Suggerimenti pratici per evitare le crisi di iper ed ipoglicemia

  • Somministrare l’ insulina almeno 2 ore prima dell’esercizio in caso di somministrazione di un analogo rapido, e di 3-4 ore in caso di un insulina umana regolare.Se la somministrazione avviene prima di 1 ora dall’esercizio e’ opportuno fare l’iniezione in un area del corpo non sottoposta ad esercizio.
  • Diminuire la dose dell’insulina sia ad azione rapida che intermedia prima dell’esercizio e cambiare il regime di somministrazione giornaliera.
  • Mangiare 1 o 3 ore prima dell’esercizio a controllare che la concentrazione di glucosio sia in un intervallo di sicurezza (150-250 mg/dL) prima di iniziare l’esercizio.
  • Prendere un’aggiunta di carboidrati durante l’esercizio.
  • Incrementare l’ apporto di nutrienti per piu’ di 24 ore dopo l’esercizio.
  • Monitoraggio delle concentrazioni ematiche di glucosio e dei chetoni urinari.
  • Ritardare l’esercizio se le concentrazioni di glucosio sono inferiori a 150 mg/dL o superiori a 250 mg/dL in presenza di chetonuria, mentre per valori inferiori a 150 mg/dL si consiglia di somministrare 20.50 g ri carboidrati.

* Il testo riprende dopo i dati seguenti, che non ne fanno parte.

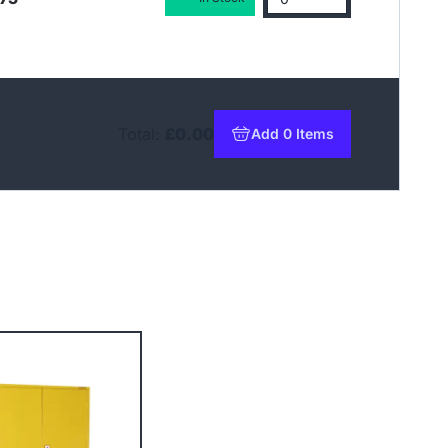
Total:
£0.00
Add 0 Items
to basket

Diabete e esercizio fisico, conclusione

Nei soggetti normali durante l’esercizio fisico aerobico si ha un aumento della produzione epatica di glucosio di circa due volte causato da un aumento della secrezione degli ormoni controregolatori all’azione dell’insulina (catabolici) e da un’inibizione della secrezione d’insulina per evitare l’ipoglicemia. Nell’esercizio anaerobico si ha invece un aumento dell’ attivita’ del sistema simpatico con un’aumentata produzione epatica di glucosio di circa sette volte ed un aumento della secrezione d’insulina per evitare l’iperglicemia.

Nel paziente diabetico questi meccanismi di regolazione ormonale sono assenti, dunque nell’esercizio aerobico si puo’ avere ipoglicemia ,mentre nell’esercizio anaerobico si puo’ avere iperglicemia.